**TASK GOAL:** Copy out the full passage about Aether's Series A funding below, word for word.

**EXTRACTED TEXT:**
+-------+
Aether, a Menlo Park, CA-based nanoscale machinery company that can assemble new classes of molecules to create enhanced products, raised $49M in Series A funding.
The round was led by Jay Zaveri at Natural Capital and Trevor Zimmerman at Unless.
The company intends to use the funds to scale its platform and grow its engineering, machine learning, and hardware teams.
Led by CEO Pavle Jeremic, Aether provides a molecular assembler platform that can extract lithium from previously-inaccessible reserves and create enhanced products across industries including automotive, healthcare, home electronics, and more. The platform combines high-throughput robotics, machine learning, and synthetic biology to map millions of enzyme-reaction combinations. By generating high amounts of experimental data, the platform is able to engineer entirely new classes of nanoscale machines using protein building blocks called molecular assemblers. These molecular assemblers contain the power and sophistication of gigantic chemical factories, but on the scale of nanometers.
Aether will initially focus its lithium extraction efforts in the southern, middle portions of the United States, including Oklahoma and Arkansas, where subterranean lithium exists in sizable amounts but at lower concentrations. Texas and Oklahoma will also be key areas of focus given the company’s ability to extract lithium from oil and gas wastewater byproducts, as well as capped oil wells.
+-------+
**MATERIAL SHOWN:**
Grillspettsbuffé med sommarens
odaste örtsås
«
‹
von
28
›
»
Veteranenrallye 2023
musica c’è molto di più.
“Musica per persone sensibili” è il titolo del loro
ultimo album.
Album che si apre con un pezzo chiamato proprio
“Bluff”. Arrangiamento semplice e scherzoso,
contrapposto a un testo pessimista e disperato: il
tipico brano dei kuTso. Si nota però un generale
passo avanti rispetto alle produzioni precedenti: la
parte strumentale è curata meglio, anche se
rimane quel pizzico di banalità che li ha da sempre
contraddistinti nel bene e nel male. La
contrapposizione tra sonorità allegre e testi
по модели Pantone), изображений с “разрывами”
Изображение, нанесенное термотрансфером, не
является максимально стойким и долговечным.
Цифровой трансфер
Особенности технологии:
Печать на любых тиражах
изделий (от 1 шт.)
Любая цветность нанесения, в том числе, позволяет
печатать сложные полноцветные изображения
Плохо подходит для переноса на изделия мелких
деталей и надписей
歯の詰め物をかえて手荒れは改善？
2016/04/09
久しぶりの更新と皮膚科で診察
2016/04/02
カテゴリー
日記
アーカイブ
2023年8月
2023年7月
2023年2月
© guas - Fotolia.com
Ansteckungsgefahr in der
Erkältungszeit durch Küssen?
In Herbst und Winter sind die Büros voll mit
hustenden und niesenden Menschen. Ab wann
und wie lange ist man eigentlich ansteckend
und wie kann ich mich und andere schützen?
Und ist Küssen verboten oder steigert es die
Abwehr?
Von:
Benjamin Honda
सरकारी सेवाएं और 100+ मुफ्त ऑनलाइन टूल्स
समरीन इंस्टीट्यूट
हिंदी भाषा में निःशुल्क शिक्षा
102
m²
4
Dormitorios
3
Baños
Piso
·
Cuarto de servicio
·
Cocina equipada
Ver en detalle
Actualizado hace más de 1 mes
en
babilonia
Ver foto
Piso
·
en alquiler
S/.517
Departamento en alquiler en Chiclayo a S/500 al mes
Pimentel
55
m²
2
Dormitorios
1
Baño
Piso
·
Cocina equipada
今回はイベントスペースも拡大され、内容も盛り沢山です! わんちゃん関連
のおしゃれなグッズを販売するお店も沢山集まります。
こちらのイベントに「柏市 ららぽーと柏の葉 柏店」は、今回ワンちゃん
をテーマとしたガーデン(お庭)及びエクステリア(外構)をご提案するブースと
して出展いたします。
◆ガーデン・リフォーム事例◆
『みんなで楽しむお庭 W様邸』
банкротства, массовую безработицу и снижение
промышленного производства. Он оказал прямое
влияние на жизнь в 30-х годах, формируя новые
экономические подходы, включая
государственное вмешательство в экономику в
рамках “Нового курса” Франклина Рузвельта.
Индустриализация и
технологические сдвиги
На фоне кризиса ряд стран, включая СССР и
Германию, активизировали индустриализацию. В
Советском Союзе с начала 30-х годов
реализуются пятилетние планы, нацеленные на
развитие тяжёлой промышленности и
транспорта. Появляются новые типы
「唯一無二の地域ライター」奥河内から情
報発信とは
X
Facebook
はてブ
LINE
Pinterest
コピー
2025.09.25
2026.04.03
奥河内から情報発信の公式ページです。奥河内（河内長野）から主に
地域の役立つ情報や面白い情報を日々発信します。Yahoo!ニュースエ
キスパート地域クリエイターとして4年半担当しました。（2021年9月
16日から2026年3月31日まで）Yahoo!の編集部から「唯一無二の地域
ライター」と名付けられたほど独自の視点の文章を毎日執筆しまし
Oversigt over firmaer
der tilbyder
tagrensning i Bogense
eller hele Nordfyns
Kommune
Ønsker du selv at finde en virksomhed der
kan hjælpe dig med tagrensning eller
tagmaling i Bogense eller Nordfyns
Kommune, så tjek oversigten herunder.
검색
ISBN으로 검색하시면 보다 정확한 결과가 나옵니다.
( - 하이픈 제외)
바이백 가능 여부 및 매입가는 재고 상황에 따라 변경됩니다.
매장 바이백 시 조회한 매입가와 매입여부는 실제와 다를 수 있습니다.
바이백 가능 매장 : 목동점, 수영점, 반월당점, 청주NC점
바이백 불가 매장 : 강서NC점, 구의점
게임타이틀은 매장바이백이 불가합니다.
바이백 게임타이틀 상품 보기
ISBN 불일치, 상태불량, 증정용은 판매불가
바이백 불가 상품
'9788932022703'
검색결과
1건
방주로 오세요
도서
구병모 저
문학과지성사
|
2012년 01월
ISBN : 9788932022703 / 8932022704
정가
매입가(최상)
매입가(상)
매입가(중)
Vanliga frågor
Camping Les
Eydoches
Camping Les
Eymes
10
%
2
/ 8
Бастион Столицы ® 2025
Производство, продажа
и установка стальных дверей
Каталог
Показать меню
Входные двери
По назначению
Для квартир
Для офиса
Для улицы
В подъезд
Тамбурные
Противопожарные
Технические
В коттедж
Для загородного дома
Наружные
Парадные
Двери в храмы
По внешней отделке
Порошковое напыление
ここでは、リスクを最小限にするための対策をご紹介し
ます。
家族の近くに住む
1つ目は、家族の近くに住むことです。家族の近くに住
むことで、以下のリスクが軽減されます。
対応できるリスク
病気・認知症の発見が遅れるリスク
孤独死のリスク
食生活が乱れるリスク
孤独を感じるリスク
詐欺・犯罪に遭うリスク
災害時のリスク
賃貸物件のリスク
+-------+
**RESPONSE AREA:**
Aether, a Menlo Park, CA-based nanoscale machinery company that can assemble new classes of molecules to create enhanced products, raised $49M in Series A funding.
The round was led by Jay Zaveri at Natural Capital and Trevor Zimmerman at Unless.
The company intends to use the funds to scale its platform and grow its engineering, machine learning, and hardware teams.
Led by CEO Pavle Jeremic, Aether provides a molecular assembler platform that can extract lithium from previously-inaccessible reserves and create enhanced products across industries including automotive, healthcare, home electronics, and more. The platform combines high-throughput robotics, machine learning, and synthetic biology to map millions of enzyme-reaction combinations. By generating high amounts of experimental data, the platform is able to engineer entirely new classes of nanoscale machines using protein building blocks called molecular assemblers. These molecular assemblers contain the power and sophistication of gigantic chemical factories, but on the scale of nanometers.
Aether will initially focus its lithium extraction efforts in the southern, middle portions of the United States, including Oklahoma and Arkansas, where subterranean lithium exists in sizable amounts but at lower concentrations. Texas and Oklahoma will also be key areas of focus given the company’s ability to extract lithium from oil and gas wastewater byproducts, as well as capped oil wells.